The burden on children of this brokering was often invisible to outsiders. Liliana, 16, helped her landlord uncle collect rent and discuss maintenance with African-American tenants. Graciela, 13, brokered most of her housecleaner mother’s interactions with her English-speaking employers, accompanying her to work during school vacations. She also helped neighbours with interviews for new housecleaning jobs. Aurora, 16, helped neighbours pay bills and attend appointments; when neighbours’ recommendations were insufficient to find the new doctor her family needed, she successfully researched online. Once, at the emergency room, when she was too sick to broker effectively for her mother, it wasn’t until another bilingual speaker was found that she could relax. In a similar situation, Graciela’s mother had to find a Spanish-speaking janitor to assist.
Helpful technology
In a 2010 journal article, Katz notes that for low-income immigrant families, media brokering involves helping parents navigate both foreign content and unfamiliar technology. In ‘Kids in the middle’, the internet was a particularly useful tool for those who had access: it helped them check their understanding of unfamiliar terms, find local resources and use maps to get driving directions or bus information. The main impediment was lack of access when parents either financially prioritised cable TV or were fearful about online safety. And sometimes parents removed internet access as a punishment.
In a post discussing more recent research among similar families, S. Craig Watkins advises that supporting parents’ use of technology helps their children. Smartphones in particular have huge potential to ease the burden of brokering on all sides.
Helping children as they broker for their parents
Immigrants’ hopes for their children typically depend on education, yet brokering for parents, younger siblings, cousins and neighbours interfered with school. And teachers often then wrongly concluded that these children weren’t trying or didn’t care. All but one broker excelled at maths, but most struggled with language-heavy subjects like English and history in a system that expects parental involvement. The children disclosed details of their situation only to teachers who had earned their trust by demonstrating authentic caring – a clear mismatch in an environment where the reward for being a ‘good kid’ is being ignored.

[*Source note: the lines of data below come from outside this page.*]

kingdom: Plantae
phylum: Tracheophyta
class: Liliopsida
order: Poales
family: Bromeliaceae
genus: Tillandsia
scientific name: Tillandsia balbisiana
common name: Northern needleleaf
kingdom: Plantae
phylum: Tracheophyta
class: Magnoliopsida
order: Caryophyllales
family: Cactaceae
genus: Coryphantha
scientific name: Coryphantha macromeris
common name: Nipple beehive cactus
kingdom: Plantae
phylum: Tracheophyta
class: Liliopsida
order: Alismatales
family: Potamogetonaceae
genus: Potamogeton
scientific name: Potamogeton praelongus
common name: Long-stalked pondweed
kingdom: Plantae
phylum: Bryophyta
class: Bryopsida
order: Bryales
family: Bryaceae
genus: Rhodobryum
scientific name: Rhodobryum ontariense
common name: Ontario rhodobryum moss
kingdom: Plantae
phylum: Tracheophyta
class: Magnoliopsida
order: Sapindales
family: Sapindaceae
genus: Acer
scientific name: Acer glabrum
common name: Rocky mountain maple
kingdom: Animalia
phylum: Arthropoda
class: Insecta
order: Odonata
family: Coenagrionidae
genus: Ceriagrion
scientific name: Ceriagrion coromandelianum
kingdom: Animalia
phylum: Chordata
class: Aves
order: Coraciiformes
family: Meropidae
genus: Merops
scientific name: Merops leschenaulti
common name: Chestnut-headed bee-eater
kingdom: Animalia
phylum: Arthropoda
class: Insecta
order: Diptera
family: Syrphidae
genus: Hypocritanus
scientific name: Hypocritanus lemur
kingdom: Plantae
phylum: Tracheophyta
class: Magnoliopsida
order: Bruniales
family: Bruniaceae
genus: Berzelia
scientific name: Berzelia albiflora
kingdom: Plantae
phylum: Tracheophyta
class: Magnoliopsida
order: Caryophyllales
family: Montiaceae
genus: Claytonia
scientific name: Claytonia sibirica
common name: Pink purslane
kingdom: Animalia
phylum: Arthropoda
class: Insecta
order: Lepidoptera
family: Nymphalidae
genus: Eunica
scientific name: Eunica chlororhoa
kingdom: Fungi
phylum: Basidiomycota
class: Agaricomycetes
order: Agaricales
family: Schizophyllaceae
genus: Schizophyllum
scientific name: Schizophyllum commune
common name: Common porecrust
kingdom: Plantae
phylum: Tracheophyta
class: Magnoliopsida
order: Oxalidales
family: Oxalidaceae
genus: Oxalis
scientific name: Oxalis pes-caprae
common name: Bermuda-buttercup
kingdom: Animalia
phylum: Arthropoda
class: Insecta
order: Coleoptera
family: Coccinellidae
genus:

There are no simple solutions for the burden on children brokering for their parents, and banning brokering would add to these families’ struggles. Lacking the resources to provide dedicated translators, Greater Crenshaw institutions commonly pulled in Spanish-speaking staff ad hoc, but families tended to understand that these staff were being burdened.
Katz suggests that low-cost support efforts could usefully include: embedding segments on communicating effectively with doctors in health presentations made by school nurses; training teachers to appreciate the influence of students’ home lives on their schoolwork; and teaching health providers techniques for communicating more effectively to child brokers and their parents. As communities change and become more diverse, in the UK, as in the US, such efforts will become increasingly important.